SPLAT China: A successful online business in China selling high-quality toothpaste
Founded in Russia, 1994, SPLAT began with cosmetics and dietary supplements. In 2000, the founders rented production facilities near Moscow and started to make toothpaste. Nowadays, SPLAT is a leading manufacturer of oral care products with a presence in more than 60 countries worldwide. It has become one of the top three players in the Russian toothpaste market and started its international expansion in 2011.
In 2014, SPLAT entered the retail market in China and started to develop both its offline and online presence at the same time. With a unique brand concept of being natural and environmental friendly, which caters to the young Chinese consumers, SPLAT successfully builds a strong distribution strategy in China’s retail market with presence in almost 13,000 shops and online marketplaces like Tmall, JD, etc.
How to connect your retail sales with the changing online landscape in China
According to Igor, one of the first reasons why he chose Hangzhou as their entry city in China is that Hangzhou is the capital of the online landscape in China with Alibaba, Tmall and many other online platforms headquartered here.
“From the very beginning, I sensed that running online business in China will be a driving force of our sales. Because there are hundreds of brands on the shelf in the supermarket, you are just one of them. But when you are online, you can tell the whole story.”
After five years of investing heavily online, more than 50% of SPLAT’s sales come from its online business in China. Witnessing that and facing the emerging vague of new retail in China, Igor immediately shifted his focus into how to connect offline sales with their online business in China better. According to him, even with the evasion of online landscape in China into people’s daily lives, young Chinese consumers still need to touch and see things to make purchasing decisions, which opens the era of new retail in China.
KOL marketing in China: the most powerful online tool for brands
At the very beginning of their online business in China, Igor and his team had tried and analyzed a lot of online marketing tools, including TV shopping, live shows on Taobao, video, platforms, etc. After countless trials and failures, they discovered that KOL marketing in China was the most effective online tool to grow their business.

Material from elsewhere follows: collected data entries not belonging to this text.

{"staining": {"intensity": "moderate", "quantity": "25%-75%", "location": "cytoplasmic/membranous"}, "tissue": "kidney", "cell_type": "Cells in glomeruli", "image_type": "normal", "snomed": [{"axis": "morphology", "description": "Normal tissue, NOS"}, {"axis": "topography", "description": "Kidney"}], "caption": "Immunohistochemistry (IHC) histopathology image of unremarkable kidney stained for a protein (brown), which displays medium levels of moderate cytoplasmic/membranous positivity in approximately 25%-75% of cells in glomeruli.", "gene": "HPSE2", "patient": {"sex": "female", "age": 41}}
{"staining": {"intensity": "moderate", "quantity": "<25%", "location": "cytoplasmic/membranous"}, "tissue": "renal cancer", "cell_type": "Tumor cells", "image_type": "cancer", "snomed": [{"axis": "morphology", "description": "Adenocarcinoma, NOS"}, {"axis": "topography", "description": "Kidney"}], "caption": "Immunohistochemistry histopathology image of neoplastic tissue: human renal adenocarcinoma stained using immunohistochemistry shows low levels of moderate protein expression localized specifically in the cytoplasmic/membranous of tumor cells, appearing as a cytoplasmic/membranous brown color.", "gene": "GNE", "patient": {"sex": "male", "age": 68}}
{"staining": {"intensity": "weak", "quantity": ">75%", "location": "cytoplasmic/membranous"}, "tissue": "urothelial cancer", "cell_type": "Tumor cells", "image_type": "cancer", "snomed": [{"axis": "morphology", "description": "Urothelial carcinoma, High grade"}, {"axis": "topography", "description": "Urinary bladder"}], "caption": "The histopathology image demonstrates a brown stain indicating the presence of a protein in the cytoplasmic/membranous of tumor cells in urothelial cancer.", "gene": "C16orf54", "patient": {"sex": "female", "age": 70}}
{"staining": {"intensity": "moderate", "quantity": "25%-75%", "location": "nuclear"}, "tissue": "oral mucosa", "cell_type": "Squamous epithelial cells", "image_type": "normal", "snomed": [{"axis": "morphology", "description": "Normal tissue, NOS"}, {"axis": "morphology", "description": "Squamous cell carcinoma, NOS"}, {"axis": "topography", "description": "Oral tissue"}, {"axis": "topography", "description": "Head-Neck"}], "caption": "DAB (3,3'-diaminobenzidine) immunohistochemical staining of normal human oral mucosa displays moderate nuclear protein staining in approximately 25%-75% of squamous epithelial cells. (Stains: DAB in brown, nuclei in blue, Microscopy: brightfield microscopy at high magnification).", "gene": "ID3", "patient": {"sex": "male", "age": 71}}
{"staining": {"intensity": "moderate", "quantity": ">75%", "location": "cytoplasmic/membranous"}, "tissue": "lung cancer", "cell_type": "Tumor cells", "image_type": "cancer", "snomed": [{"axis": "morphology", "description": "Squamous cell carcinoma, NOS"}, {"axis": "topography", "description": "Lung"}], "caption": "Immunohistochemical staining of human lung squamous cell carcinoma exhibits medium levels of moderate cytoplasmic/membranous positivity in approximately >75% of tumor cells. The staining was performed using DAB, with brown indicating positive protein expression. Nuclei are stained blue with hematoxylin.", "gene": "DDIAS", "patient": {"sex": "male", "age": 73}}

According to Igor, to succeed in KOL marketing in China, brands need to understand clearly how the KOL model works because there are tens of thousands of KOLs in China. To get the most out of these KOLs, online businesses have to pay attention to the ROI and conversion rate of KOLs, not just their followers and revenues.
Moreover, brands need to identify which type of KOL marketing in China works best for them. Even though they work with an expensive KOL of 5 million followers, young Chinese consumers will know that this kind of big KOLs would promote any brand that pays them, their trust factor is actually smaller than those KOLs with 600,000 followers.
“Don’t think that you can just use KOL marketing in China and these KOLs will spread everything for you. You need to find the right guy and keep information and content relevant for your particular platform.”